Aparência do stresse ou stresse com a aparência?

Este conceito parece, no entanto, levantar algumas questões. Estaremos, mais uma vez, a criar problemas onde não existem? Estaremos a colocar ainda mais pressão na nossa aparência? Mais do que isso: estaremos a enquadrar características normais como problemas médicos quando não existe necessidade disso?

Tal como o envelhecimento, com o qual temos tanta dificuldade em lidar, sinais comuns de fadiga e stresse são interpretados como sintomas a diagnosticar, tratar e prevenir mesmo quando não existe uma patologia clínica subjacente. E a cortisol face é prova disso mesmo.

Neste cenário, não só a saúde e o bem-estar se tornam uma obsessão, mas também a aparência da saúde. Não podemos acusar quaisquer indícios de que estamos a ter uma semana especialmente complicada, dormimos mal ou não conseguimos simplesmente gerir o caos que a nossa vida, por vezes, é. Afinal, isso seria admitir a derrota; uma falha num mundo em que todos parecem ter uma vida organizada, estável e sob controlo. Isto traz, claro, mais pressão e, por consequência, um stresse extra, gerando um círculo vicioso e sem fim.

Encontrar soluções para a cortisol face (e nao só)

Tudo isto traz também para cima da mesa possíveis soluções para minimizar os sintomas e tentar manter os níveis de cortisol equilibrados. “O primeiro passo é, inevitavelmente, atuar na raiz do problema: gerir melhor o stresse. Técnicas de relaxamento, como meditação, mindfulness, exercício físico regular e uma boa higiene do sono são fundamentais”, avança Luís Uva.

Selma Couto acrescenta que “deve ainda ser evitado o consumo excessivo de álcool e cafeína”. Manter uma dieta equilibrada e variada, rica em antioxidantes, na qual priorizamos alimentos anti-inflamatórios, nomeadamente legumes, fruta, peixe e especiarias como a pimenta-preta, curcuma e gengibre, também é crucial. “O que se passa no organismo reflete-se inevitavelmente na pele”, recorda o dermatologista.
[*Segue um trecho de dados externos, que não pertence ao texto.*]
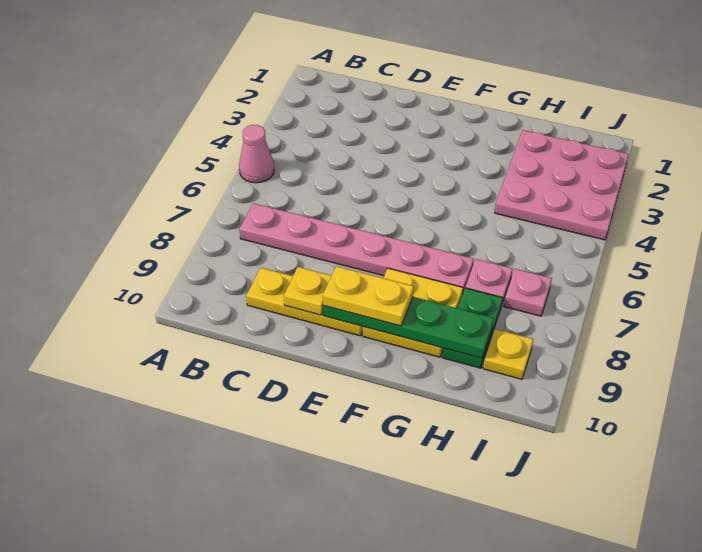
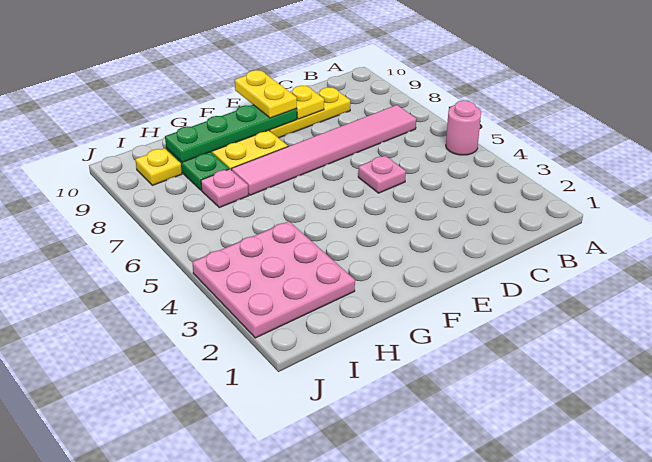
pink cone A5 level 1 -> pink round brick A5 level 1
pink plate B7:G7 level 1 -> pink tile B7:G7 level 1
yellow plate E9:F9 level 3 -> yellow plate E9:E10 level 3
pink plate I7 level 1 -> pink plate D5 level 1

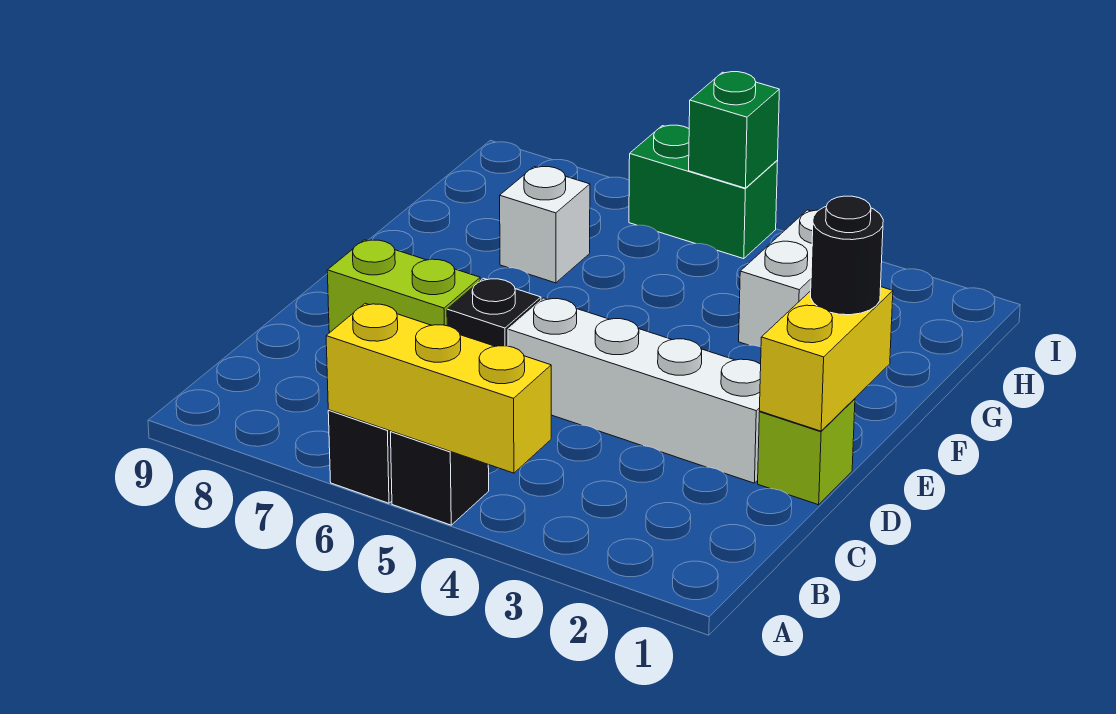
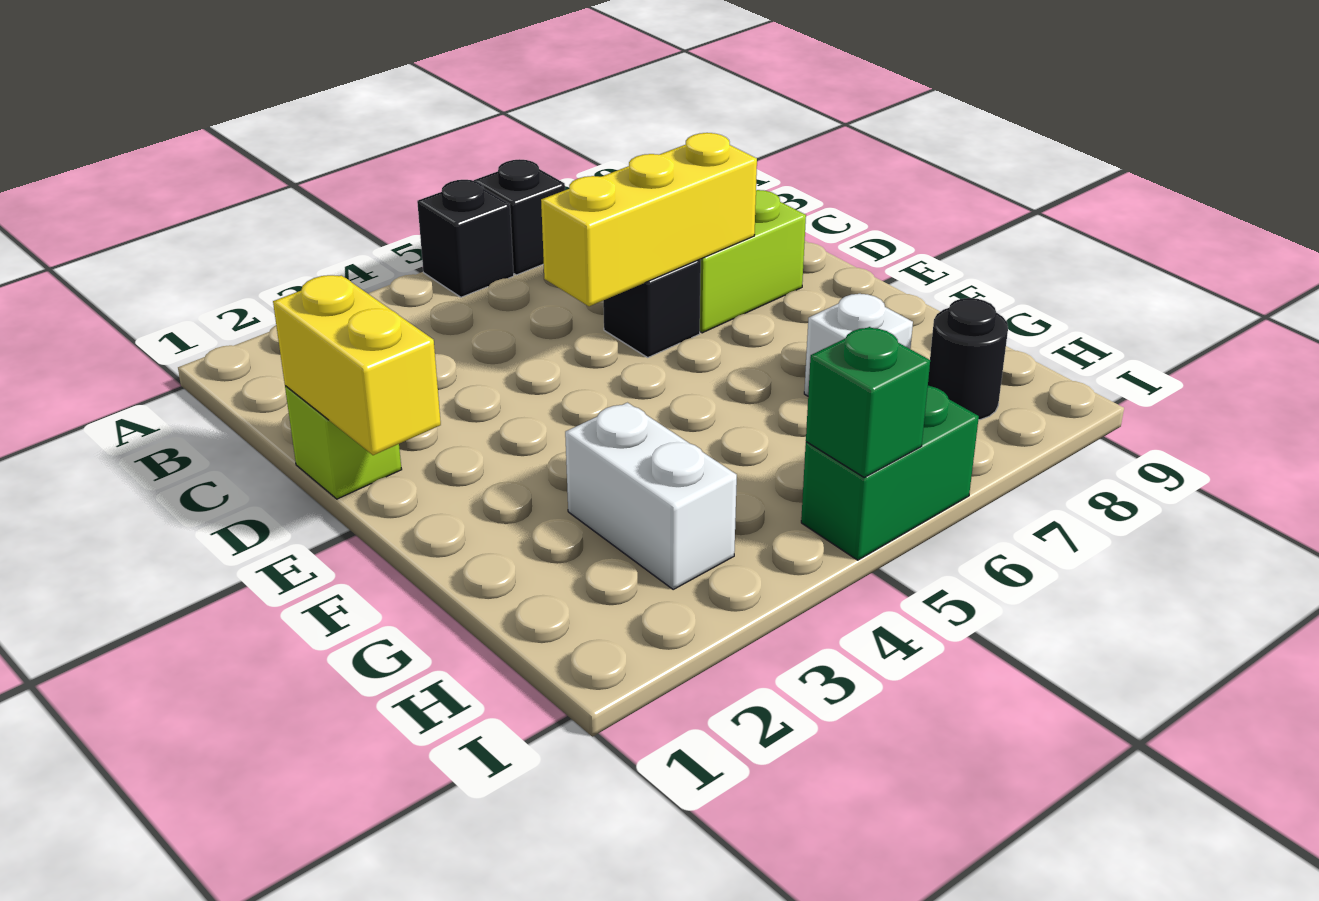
yellow brick A4:A6 level 2 -> yellow brick D5:D7 level 2
white brick D2:D5 level 1 -> none
black round brick E1 level 3 -> black round brick H8 level 1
Já de uma perspetiva dermatológica, “é essencial manter uma rotina de cuidados de pele adequada, focada na hidratação, na proteção solar e na utilização de ativos antioxidantes e regeneradores – como a vitamina C, o retinol e os peptídeos. Em casos mais marcados, pode ser necessário recorrer a tratamentos médicos, como peelings, lasers ou bioestimulação com injeções de ácido hialurónico e vitaminas”, frisa o médico.

A versão original deste artigo foi publicada na revista Saber Viver nº302, agosto de 2025.